TASK REQUIREMENTS
A: In the piece about Zogby's column on Syria, which countries and groups does the column say back the Ba'ath regime?
B: Carry on the piece about Zogby's column on Syria from its last sentence.

READING TEXT
BEGIN
In a June 1 column entitled, “Stop the Madness,” Zogby lays out the essential truths about this increasingly confusing self-slaughter:

“What began as a popular revolt against a brutal and ossified dictatorship, Syria has now degenerated into a bloody battlefield pitting sects and their regional allies against each other in a ‘dance unto death.’

“On the one side, is the Ba’ath regime, supported by Russia, Iran, Hizbullah, and elements in the Iraqi government.

“Arrayed against them are a host of Syrians (some of whom have defected from the armed forces and others who have formed militias receiving arms and support from a number of Arab states and Turkey) and a cast of thousands of foreign Sunni fighters (some of whom have affiliated with al Qaeda) who have entered Syria to wage war on behalf of their brethren.”

And then Zogby warns:

“This deadly zero-sum game is both dangerous and fatally flawed, because in reality this is a war that no one can win, and the consequences of continuing it will only make the situation worse.”
END
[Saved data entries]
BEGIN
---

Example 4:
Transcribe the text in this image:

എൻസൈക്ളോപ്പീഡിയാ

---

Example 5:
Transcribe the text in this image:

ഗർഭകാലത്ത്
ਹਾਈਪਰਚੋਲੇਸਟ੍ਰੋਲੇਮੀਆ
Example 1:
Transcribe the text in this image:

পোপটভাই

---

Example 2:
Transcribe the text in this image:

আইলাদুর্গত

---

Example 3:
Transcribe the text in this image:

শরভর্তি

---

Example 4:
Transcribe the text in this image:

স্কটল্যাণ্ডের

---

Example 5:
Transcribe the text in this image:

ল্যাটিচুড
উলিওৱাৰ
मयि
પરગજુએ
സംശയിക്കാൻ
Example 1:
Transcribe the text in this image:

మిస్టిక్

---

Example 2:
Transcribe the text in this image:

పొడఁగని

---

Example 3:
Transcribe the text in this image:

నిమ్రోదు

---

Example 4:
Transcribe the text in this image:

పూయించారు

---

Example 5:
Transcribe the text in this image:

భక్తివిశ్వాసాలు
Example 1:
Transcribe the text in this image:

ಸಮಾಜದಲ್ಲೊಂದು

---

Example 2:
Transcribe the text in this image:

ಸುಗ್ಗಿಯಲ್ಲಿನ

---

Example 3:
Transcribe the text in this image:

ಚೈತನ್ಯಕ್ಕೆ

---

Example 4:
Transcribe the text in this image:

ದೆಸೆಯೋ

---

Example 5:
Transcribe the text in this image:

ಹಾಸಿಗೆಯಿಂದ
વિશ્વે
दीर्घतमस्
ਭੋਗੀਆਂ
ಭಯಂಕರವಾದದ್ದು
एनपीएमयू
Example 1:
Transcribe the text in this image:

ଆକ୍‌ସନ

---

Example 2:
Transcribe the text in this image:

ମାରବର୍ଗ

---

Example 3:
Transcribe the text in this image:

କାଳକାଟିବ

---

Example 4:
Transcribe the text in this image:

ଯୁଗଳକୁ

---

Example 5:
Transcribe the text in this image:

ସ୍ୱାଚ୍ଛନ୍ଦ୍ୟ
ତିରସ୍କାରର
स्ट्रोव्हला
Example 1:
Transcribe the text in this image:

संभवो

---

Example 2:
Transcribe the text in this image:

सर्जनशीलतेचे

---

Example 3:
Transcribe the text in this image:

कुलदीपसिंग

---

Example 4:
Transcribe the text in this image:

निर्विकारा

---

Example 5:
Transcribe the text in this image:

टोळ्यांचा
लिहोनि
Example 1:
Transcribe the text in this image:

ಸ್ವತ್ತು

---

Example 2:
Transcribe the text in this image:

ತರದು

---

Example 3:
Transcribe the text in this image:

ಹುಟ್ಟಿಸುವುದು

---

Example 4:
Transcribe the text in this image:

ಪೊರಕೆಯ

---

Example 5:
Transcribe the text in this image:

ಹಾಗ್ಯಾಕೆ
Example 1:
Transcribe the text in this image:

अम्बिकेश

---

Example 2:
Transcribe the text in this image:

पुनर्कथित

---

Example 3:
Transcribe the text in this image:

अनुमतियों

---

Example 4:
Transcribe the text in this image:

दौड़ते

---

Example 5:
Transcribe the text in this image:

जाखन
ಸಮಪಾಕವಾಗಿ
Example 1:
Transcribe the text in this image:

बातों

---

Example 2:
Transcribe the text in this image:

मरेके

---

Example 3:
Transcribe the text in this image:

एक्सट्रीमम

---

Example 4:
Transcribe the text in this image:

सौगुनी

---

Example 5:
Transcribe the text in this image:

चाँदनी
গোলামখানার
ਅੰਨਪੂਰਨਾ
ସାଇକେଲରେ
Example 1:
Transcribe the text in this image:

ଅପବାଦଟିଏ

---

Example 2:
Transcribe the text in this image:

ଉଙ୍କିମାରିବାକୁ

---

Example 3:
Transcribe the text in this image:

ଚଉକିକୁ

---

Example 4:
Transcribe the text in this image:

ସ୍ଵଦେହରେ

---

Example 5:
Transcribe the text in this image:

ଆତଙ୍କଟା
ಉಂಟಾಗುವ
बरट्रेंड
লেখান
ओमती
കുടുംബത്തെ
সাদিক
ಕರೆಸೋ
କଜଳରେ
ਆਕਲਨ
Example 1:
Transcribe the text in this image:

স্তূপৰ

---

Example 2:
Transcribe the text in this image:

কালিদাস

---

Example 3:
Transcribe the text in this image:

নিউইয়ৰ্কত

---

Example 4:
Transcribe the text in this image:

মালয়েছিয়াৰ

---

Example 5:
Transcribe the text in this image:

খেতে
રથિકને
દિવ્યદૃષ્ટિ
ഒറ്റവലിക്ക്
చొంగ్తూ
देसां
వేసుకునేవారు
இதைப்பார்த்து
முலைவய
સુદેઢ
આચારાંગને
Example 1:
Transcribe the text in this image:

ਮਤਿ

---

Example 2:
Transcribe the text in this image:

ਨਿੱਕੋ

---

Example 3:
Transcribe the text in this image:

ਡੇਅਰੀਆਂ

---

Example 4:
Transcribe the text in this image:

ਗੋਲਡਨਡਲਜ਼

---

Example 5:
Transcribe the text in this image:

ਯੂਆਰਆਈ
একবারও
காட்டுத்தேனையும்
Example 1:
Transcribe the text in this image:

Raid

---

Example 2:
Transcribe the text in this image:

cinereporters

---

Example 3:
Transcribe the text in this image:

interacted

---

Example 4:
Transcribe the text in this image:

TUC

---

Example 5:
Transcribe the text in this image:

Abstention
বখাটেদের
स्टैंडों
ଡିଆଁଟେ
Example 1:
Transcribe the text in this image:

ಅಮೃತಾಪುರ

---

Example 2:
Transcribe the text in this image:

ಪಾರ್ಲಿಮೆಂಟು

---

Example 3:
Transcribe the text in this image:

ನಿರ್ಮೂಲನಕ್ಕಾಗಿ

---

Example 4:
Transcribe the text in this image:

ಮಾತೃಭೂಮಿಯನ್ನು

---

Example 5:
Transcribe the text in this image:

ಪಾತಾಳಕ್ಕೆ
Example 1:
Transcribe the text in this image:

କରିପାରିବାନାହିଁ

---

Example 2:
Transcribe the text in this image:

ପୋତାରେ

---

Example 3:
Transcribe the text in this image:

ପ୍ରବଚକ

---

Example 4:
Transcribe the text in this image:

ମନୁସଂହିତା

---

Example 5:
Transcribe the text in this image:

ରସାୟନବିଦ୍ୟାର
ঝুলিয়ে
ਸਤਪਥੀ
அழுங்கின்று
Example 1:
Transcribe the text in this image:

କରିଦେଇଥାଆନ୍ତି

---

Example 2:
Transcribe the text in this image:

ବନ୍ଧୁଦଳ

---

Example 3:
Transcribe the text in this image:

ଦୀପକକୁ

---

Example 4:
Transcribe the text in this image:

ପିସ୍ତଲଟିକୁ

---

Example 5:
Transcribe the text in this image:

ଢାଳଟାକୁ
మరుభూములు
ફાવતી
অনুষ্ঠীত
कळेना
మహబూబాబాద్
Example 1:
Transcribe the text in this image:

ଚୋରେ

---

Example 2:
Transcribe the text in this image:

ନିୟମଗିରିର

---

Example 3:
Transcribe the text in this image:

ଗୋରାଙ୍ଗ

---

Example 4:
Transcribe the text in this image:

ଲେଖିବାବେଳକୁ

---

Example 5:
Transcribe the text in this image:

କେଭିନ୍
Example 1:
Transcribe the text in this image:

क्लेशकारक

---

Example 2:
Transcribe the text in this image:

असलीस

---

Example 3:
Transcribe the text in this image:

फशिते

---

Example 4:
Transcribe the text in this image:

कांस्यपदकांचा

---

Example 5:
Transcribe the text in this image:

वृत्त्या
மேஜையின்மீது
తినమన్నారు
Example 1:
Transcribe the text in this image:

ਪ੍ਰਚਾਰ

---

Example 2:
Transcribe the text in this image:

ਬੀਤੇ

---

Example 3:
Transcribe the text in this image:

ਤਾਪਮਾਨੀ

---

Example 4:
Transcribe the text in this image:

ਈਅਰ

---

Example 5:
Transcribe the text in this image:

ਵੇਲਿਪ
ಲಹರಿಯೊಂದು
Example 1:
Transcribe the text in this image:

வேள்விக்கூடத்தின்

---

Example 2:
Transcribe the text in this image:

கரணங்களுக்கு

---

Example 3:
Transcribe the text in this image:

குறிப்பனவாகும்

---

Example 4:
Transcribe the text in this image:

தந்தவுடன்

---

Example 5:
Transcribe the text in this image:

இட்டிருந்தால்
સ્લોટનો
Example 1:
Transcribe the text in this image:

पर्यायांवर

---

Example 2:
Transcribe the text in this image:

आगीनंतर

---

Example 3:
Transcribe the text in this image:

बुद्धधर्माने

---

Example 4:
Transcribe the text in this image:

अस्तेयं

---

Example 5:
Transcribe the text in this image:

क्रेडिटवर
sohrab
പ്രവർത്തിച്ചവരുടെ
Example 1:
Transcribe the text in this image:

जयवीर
END
ANSWERS BELOW
A: Russia, Iran, Hizbullah, and elements in the Iraqi government.

B:
The neocons of the George W. Bush administration plunged the United States into an unprovoked war against Iraq in 2003.  After Baghdad quickly fell, Americans cheered, thinking the war was over and the troops would soon return home.

They didn’t count on Iraq’s descending into massive inter-religious strife, with Shia Muslims (who comprise 65% of the population) squaring off against Sunni ones (who make up 35%).

Suddenly, American soldiers found themselves fighting a two-front war in the same country: Fighting an Iraqi insurgency to throw them out, while trying to suppress growing sectarian warfare between Sunnis and Shia.

Once again, Americans are being urged to plunge headfirst into a conflict they know nothing about–and in which they have absolutely no stake.

It’s all very reminiscent of events in the 1966 epic film, “Khartoum,” starring Charlton Heston as British General Charles George Gordon.

In 1884, the British Government sends Gordon, a real-life hero of the Victorian era, to evacuate the Sudanese city of Khartoum.  Mohammed Achmed, a previously anonymous Sudanese, has proclaimed himself “The Madhi”  (The Expected One) and raised the cry of jihad.

The Madhi (played by Laurence Oliver) intends to drive all foreigners (of which the English are the largest group) out of Sudan, and exterminate all those Muslims who did not practice his “pure” version os Islam.

Movie poster for “Khartoum”

Gordon arrives in Khartoum to find he’s not fighting a rag-tag army of peasants.  Instead, the Madhi is a highly intelligent military strategist.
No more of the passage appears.